*Work required:*
From the patch notes, pull out the passage starting at "Content-Transfer-Encoding: 8bit" and ending at "insertions(+), 58 deletions(-)", copied word for word.

*Source passage:*
* Begin *

Content-Transfer-Encoding: 8bit

- Custom lossless path: BFL LoKR keys → peft LoKrConfig (fuse-first QKV)
- Generic lossy path: optional SVD conversion via peft.convert_to_lora
- Fix alpha handling for lora_down/lora_up format checkpoints
- Re-fuse LoRA keys when model QKV is fused from prior LoKR load
---
 .../loaders/lora_conversion_utils.py          | 162 +++++++++++++++++-
 src/diffusers/loaders/lora_pipeline.py        |  31 +++-
 src/diffusers/loaders/peft.py                 | 111 ++++++------
 src/diffusers/utils/peft_utils.py             | 115 +++++++++++++
 4 files changed, 361 insertions(+), 58 deletions(-)

* End *

*Information provided:*
* Begin *

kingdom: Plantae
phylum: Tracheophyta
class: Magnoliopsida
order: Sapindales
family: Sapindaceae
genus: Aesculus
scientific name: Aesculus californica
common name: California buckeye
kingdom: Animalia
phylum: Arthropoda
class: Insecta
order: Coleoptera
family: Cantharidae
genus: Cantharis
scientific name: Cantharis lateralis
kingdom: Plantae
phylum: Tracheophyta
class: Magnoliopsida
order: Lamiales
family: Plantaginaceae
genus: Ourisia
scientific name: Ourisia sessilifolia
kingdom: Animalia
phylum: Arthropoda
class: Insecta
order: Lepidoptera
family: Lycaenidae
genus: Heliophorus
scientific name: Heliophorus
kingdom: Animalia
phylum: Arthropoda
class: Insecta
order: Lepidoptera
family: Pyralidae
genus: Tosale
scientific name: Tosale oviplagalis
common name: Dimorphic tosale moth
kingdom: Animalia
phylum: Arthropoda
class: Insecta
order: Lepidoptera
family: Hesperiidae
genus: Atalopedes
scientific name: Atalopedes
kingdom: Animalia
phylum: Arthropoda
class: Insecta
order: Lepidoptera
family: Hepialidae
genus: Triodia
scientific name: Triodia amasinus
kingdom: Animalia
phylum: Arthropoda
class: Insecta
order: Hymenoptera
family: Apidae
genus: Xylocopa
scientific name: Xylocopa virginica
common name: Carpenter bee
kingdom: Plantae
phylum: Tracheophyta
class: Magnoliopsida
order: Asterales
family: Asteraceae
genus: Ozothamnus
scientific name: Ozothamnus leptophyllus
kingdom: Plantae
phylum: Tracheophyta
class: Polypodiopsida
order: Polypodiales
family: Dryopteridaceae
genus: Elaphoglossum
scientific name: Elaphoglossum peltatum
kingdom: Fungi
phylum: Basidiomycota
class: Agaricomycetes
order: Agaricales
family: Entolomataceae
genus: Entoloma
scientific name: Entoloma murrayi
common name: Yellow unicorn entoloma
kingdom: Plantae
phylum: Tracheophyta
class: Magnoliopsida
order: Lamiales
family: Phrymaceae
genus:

* End *

*Reply:*
Content-Transfer-Encoding: 8bit

- Custom lossless path: BFL LoKR keys → peft LoKrConfig (fuse-first QKV)
- Generic lossy path: optional SVD conversion via peft.convert_to_lora
- Fix alpha handling for lora_down/lora_up format checkpoints
- Re-fuse LoRA keys when model QKV is fused from prior LoKR load
---
 .../loaders/lora_conversion_utils.py          | 162 +++++++++++++++++-
 src/diffusers/loaders/lora_pipeline.py        |  31 +++-
 src/diffusers/loaders/peft.py                 | 111 ++++++------
 src/diffusers/utils/peft_utils.py             | 115 +++++++++++++
 4 files changed, 361 insertions(+), 58 deletions(-)